PROBLEM –
Quote exactly and only this range of lines in the data below: the line that holds "ADNAN KAHVECI PETEK TEMIZLEME" to the line that holds "BAĞCILAR MAKINELI PETEK TEMIZLEYEN SERVIS", both included.
───── DATASET
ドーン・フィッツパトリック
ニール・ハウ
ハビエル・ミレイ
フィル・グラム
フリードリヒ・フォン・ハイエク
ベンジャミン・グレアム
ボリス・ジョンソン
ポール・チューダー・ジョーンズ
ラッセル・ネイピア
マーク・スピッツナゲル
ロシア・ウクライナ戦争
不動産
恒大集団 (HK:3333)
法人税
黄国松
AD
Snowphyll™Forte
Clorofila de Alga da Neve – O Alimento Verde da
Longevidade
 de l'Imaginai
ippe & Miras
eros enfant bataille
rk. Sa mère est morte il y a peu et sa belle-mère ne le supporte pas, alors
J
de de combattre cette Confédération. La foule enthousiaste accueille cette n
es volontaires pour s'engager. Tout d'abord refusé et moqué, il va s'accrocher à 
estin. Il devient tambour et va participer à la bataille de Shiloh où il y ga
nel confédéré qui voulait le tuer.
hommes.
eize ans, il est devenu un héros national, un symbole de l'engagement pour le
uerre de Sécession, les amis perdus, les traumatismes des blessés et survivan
──────────
───── DATASET
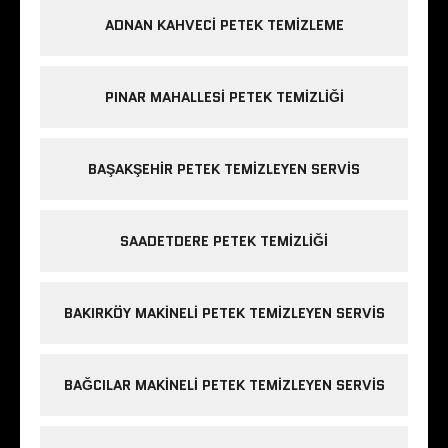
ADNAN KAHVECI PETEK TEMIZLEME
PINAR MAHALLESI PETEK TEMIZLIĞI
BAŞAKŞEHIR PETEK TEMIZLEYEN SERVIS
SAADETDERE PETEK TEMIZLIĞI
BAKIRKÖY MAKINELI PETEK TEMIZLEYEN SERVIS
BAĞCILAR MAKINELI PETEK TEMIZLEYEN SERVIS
──────────
YOUR SOLUTION –
ADNAN KAHVECI PETEK TEMIZLEME
PINAR MAHALLESI PETEK TEMIZLIĞI
BAŞAKŞEHIR PETEK TEMIZLEYEN SERVIS
SAADETDERE PETEK TEMIZLIĞI
BAKIRKÖY MAKINELI PETEK TEMIZLEYEN SERVIS
BAĞCILAR MAKINELI PETEK TEMIZLEYEN SERVIS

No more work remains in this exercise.